[Collected data]
= Beginning of Section =

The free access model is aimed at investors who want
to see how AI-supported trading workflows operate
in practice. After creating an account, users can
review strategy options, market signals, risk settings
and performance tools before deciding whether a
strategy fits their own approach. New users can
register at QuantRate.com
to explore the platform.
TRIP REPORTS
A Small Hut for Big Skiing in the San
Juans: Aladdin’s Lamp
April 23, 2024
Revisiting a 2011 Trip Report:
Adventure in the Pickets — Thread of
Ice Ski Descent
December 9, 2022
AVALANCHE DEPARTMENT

= End of Section =
= Beginning of Section =

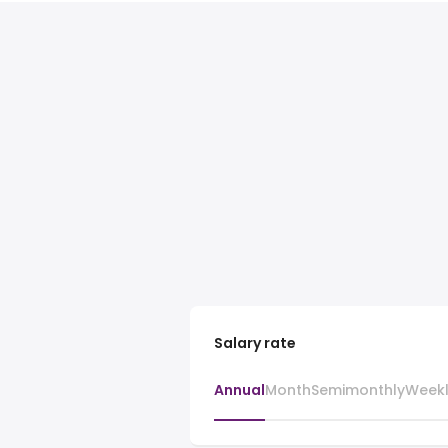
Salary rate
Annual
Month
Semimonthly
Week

= End of Section =

» **WORK TASK**
Looking at the entries above, count the lines that contain "users" and answer with only the number.

» **COMPLETED TASK**
2